Approaches to Modeling#

Classical Modeling#

Especially in (classical) physics one looks at the outcome of a hand full of experiments and tries to create a model of underlying processes from the collected data. Here modeling is a combination of very few observations (data) and lots of thinking. Derived models usually cover a wide range of applications, much wider than covered by the available data.

Newton’s law \(F=m\cdot a\) is a typical example. We expect that it holds throughout the universe (at least up to some precision) although we only have observations of forces and accelerations from a tiny fraction of the universe.

Another examples is CT imaging. Taking X-ray images of an object from different directions we may compute a 3d representation of the object’s insides. The model describing the transformation from a series of 2d X-ray images to 3d is known as Radon transform. This model originated in 1917 from human thinking without having any measurements at hand and proved to be correct later on with the advent of computers able to perform the transformation on real X-ray data.

Models obtained via classical modeling may be used for understanding real-world processes, for reconstructing situations in the past, and for predicting future developments.

Statistical Modeling#

Supervised and unsupervised machine learning use statistics to create computational models from large data sets. Models are fully data-based, (almost) no human thinking is involved. Corresponding models only cover situations represented directly or indirectly (via interpolation) by the underlying data.

A typical example for supervised learning is image classification. The transform from a collection of colored pixels to a label is too complex to derive it from few observations by simply thinking about the problem. But having lots of images and corresponding labels at hand we may train a machine learning model on the classification task. Of course, this model will only work on images similar to the images in the training data set. A model trained on cats and dogs won’t recognize cars.

Models obtained from statistical modeling do not describe real-world phenomena but the training data set. We may use statistical modeling to find structures in data sets (unsupervised learning) or to describe mappings between data sets (supervised learning).

Reinforcement Learning#

There are tasks that cannot be modeled by classical or statistical methods. They are too complex for classical modeling and require too much training data for successful statistical modelling. An example is autonomous driving, that is mapping lots of sensor data to car control commands. A car’s environment is too complex to describe it accurately by a finite fixed data set.

For tasks like autonomous driving we need models that on the one hand solve the task without relying on human understanding of all relevant processes. On the other hand the model has to incorporate data collection mechanisms, because we cannot provide sufficiently rich training data in advance. This is what reinforcement learning is about: create models that collect (relevant) data and solve the desired task based on that data.
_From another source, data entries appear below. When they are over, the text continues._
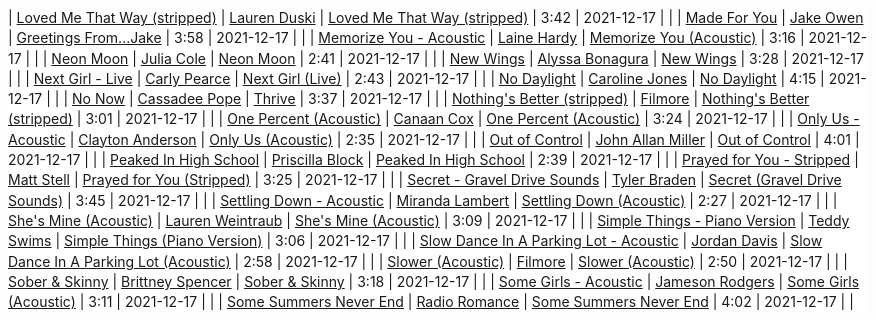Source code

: | [Loved Me That Way \(stripped\)](https://open.spotify.com/track/3vun63TsuIR6XBEqkuUaoL) | [Lauren Duski](https://open.spotify.com/artist/65Soberz2DNvbx2hrxHcx5) | [Loved Me That Way \(stripped\)](https://open.spotify.com/album/3fxgcZrlq630IxBTSacg7o) | 3:42 | 2021-12-17 |  |
| [Made For You](https://open.spotify.com/track/7vF3xkCMvZjAe2nTWY0uQZ) | [Jake Owen](https://open.spotify.com/artist/1n2pb9Tsfe4SwAjmUac6YT) | [Greetings From...Jake](https://open.spotify.com/album/6DcjgwmNJdsl2BODdwPOH6) | 3:58 | 2021-12-17 |  |
| [Memorize You \- Acoustic](https://open.spotify.com/track/3iQRMV1RML1TBMioordUI5) | [Laine Hardy](https://open.spotify.com/artist/2e4sMCgdXD5TkFquoTEA4j) | [Memorize You \(Acoustic\)](https://open.spotify.com/album/27n9Nh4PEeY6Wwf1mvl8JL) | 3:16 | 2021-12-17 |  |
| [Neon Moon](https://open.spotify.com/track/2MLlSnAU74p2OHT5cNmazH) | [Julia Cole](https://open.spotify.com/artist/48rpE75ZIsnfNFyojfYene) | [Neon Moon](https://open.spotify.com/album/1iY1fvzHTy4u6ouop155oT) | 2:41 | 2021-12-17 |  |
| [New Wings](https://open.spotify.com/track/5S74K9DFZmkMYhr32h7Ica) | [Alyssa Bonagura](https://open.spotify.com/artist/31P1IMaJH0mI1pvB9jATHB) | [New Wings](https://open.spotify.com/album/2KejjW4UZgG4LejGToYi9S) | 3:28 | 2021-12-17 |  |
| [Next Girl \- Live](https://open.spotify.com/track/2ooUIGpVzp1ShWDUnc1CPa) | [Carly Pearce](https://open.spotify.com/artist/4sIl4BTo9l9KqEi0Y3RE72) | [Next Girl \(Live\)](https://open.spotify.com/album/6Tlu6gZUgwBuSlrcSsxH44) | 2:43 | 2021-12-17 |  |
| [No Daylight](https://open.spotify.com/track/1TPLR8pO3aE6KnG2Wj7SmO) | [Caroline Jones](https://open.spotify.com/artist/3xl6isKUFqJNui79kpdT0Y) | [No Daylight](https://open.spotify.com/album/0Olp5J32pg0Gcq1GDDUzKj) | 4:15 | 2021-12-17 |  |
| [No Now](https://open.spotify.com/track/6QqXvIQk3T9jLQq6aSynAU) | [Cassadee Pope](https://open.spotify.com/artist/7ahuvq1mbb4idwG1iJbSFG) | [Thrive](https://open.spotify.com/album/403UrghdFYpOMzKF1QfYzQ) | 3:37 | 2021-12-17 |  |
| [Nothing's Better \(stripped\)](https://open.spotify.com/track/7LrZr7EXh5KRqE9s6Tl1Te) | [Filmore](https://open.spotify.com/artist/0FvJm0y2eHw0aPkLLU3sIG) | [Nothing's Better \(stripped\)](https://open.spotify.com/album/330eJ14qrFWqFF3gcKgs1r) | 3:01 | 2021-12-17 |  |
| [One Percent \(Acoustic\)](https://open.spotify.com/track/3TTwYDjHcheOMwJO1f79dp) | [Canaan Cox](https://open.spotify.com/artist/6LcdklijxllKGfl4FWiv3D) | [One Percent \(Acoustic\)](https://open.spotify.com/album/2Gu6f6gkopG6PBM59XGJR9) | 3:24 | 2021-12-17 |  |
| [Only Us \- Acoustic](https://open.spotify.com/track/51pGduBpukl8Oy2qUEOAqS) | [Clayton Anderson](https://open.spotify.com/artist/3jYolGVCwXgJYEr3GL8FCb) | [Only Us \(Acoustic\)](https://open.spotify.com/album/7DhKXqfA3WJeyHIGjmwfgW) | 2:35 | 2021-12-17 |  |
| [Out of Control](https://open.spotify.com/track/2CDTMmZoWyH3MzuHJv1HV1) | [John Allan Miller](https://open.spotify.com/artist/3OA83BpwDodzEIX46SnrXt) | [Out of Control](https://open.spotify.com/album/5QjAxWodrYxRGdTc8vdzBa) | 4:01 | 2021-12-17 |  |
| [Peaked In High School](https://open.spotify.com/track/2iZ7QhJdX5jlkJFk636wuu) | [Priscilla Block](https://open.spotify.com/artist/6BpvASijzSWj7gnZD4Dvf1) | [Peaked In High School](https://open.spotify.com/album/7KVwTd8XEzs4AapEn192w5) | 2:39 | 2021-12-17 |  |
| [Prayed for You \- Stripped](https://open.spotify.com/track/4E0CDL8y82NHasSj2fH0D7) | [Matt Stell](https://open.spotify.com/artist/7EekKnlf2HwNaLLpL9Cpgy) | [Prayed for You \(Stripped\)](https://open.spotify.com/album/3gGm6qQHqiLWYmFegpGid0) | 3:25 | 2021-12-17 |  |
| [Secret \- Gravel Drive Sounds](https://open.spotify.com/track/0LKQRiJgwtxYNNnlB4djQp) | [Tyler Braden](https://open.spotify.com/artist/63wjVVauFUQ4gBw6QXTT5N) | [Secret \(Gravel Drive Sounds\)](https://open.spotify.com/album/2ZUh3hF6Q1jX3PEgWhqZqG) | 3:45 | 2021-12-17 |  |
| [Settling Down \- Acoustic](https://open.spotify.com/track/3qiFXINhnsIAkaE5AKPiKO) | [Miranda Lambert](https://open.spotify.com/artist/66lH4jAE7pqPlOlzUKbwA0) | [Settling Down \(Acoustic\)](https://open.spotify.com/album/5aoAYHBddUsvs2tkDfNDJL) | 2:27 | 2021-12-17 |  |
| [She's Mine \(Acoustic\)](https://open.spotify.com/track/1hFQtqqucaLg96GiK4zQLI) | [Lauren Weintraub](https://open.spotify.com/artist/0eYsDVXAe2mc4F8QrBLHAq) | [She's Mine \(Acoustic\)](https://open.spotify.com/album/4Xb4L0bd5tEFwDMjoK1nwQ) | 3:09 | 2021-12-17 |  |
| [Simple Things \- Piano Version](https://open.spotify.com/track/4wKvuWdzyKtXim12tL9JJj) | [Teddy Swims](https://open.spotify.com/artist/33qOK5uJ8AR2xuQQAhHump) | [Simple Things \(Piano Version\)](https://open.spotify.com/album/7EjIKCV3OsHJqXObEbdGbz) | 3:06 | 2021-12-17 |  |
| [Slow Dance In A Parking Lot \- Acoustic](https://open.spotify.com/track/2obDcF1vgEom76Mj3UZGxw) | [Jordan Davis](https://open.spotify.com/artist/77kULmXAQ6vWer7IIHdGzI) | [Slow Dance In A Parking Lot \(Acoustic\)](https://open.spotify.com/album/7JG2UFjGvdHMQ6Zes4lclo) | 2:58 | 2021-12-17 |  |
| [Slower \(Acoustic\)](https://open.spotify.com/track/7sNR6KGuw8OXs6nNeiHxjq) | [Filmore](https://open.spotify.com/artist/0FvJm0y2eHw0aPkLLU3sIG) | [Slower \(Acoustic\)](https://open.spotify.com/album/2dp3XAdUdbzZ39jyfeLn8n) | 2:50 | 2021-12-17 |  |
| [Sober & Skinny](https://open.spotify.com/track/4HQesVjCWOSKvzqirkvuP9) | [Brittney Spencer](https://open.spotify.com/artist/6YM5gRpMJkP0kUWRcvlHT3) | [Sober & Skinny](https://open.spotify.com/album/59FsWHitAiywqK2AFSqci0) | 3:18 | 2021-12-17 |  |
| [Some Girls \- Acoustic](https://open.spotify.com/track/6C2d77cnFFiVPUTsjbJ5t2) | [Jameson Rodgers](https://open.spotify.com/artist/5pyVHz7lcfqKoV9BflFYwN) | [Some Girls \(Acoustic\)](https://open.spotify.com/album/6EMXqG3KdHuNWfC3qwr1uz) | 3:11 | 2021-12-17 |  |
| [Some Summers Never End](https://open.spotify.com/track/4HS53HbN380PhcTsb9Yitg) | [Radio Romance](https://open.spotify.com/artist/3zpay2Ds6IoLxC70N1H1vW) | [Some Summers Never End](https://open.spotify.com/album/13bcxmKc5RHriqLRGdAYYG) | 4:02 | 2021-12-17 |  |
If we do not provide training data or preimplement models of relevant processes, how to tell the reinforcement learning system which task to solve? Detailed answers to this question will be given later on, but the principal idea is to provide the model with a fixed set of actions it may chose from and to answer each action with a numerical feedback. If the sequence of actions chosen by the model tends to solve the task feedback values will be high. If the model chooses actions resulting in useless behavior, feedback values will be smaller.

Reinforcement learning models describe how to collect relevant training data and how to map data to useful actions. Reinforcement learning is used to make computers solve complex control tasks.

The Model#

What kind of task can solve with reinforcement learning? The answer is simple: all tasks fitting into the standard reinforcement learning model known as Markov decision process (MDP). We will give a precise definition later on. Here we only provide basic notions and ideas.

The final computer program solving the desired task is denoted or understood as an agent. The agent performs actions in an environment. The environment provides information about its state to the agent and the environment provides numerical feedback (reward) to the agent’s actions. Which action the agent chooses next is based on the environment’s current state and on the feedbacks received by the agent in the past. The mapping from states to actions is called policy.

The aim of reinforcement learning is to find a good (maybe in some sense optimal) policy. A good policy should, in the long-run, yield high accumulated reward (denoted as return). Training starts with a random or default policy. Action by action (and, thus, reward by reward) the policy gets modified to yield better actions maximizing the return.

scheme of information flow between agent and environment

Fig. 75 The agent choses an action according to its policy. The environment changes its state and sends a reward signal to the agent.#

The basic algorithm a typical reinforcement learning model performs is:

  1. Choose an initial policy.

  2. Take some actions and get corresponding rewards/return.

  3. Update/improve the policy.

  4. Go to 2.

There’s no dedicated training phase. Training and application of the model are one and the same. Of course, one may stop updating the policy if the policy is optimal or at least good enough for the task to be solved (convergence). But the more common situation is that the model improves its policy as long as it is used. This way the model may adapt to changing behavior of the environment.

Every task that can be formulated in such a framework based on an agent, actions, an evironment, and rewards can be tackled by reinforcement learning techniques.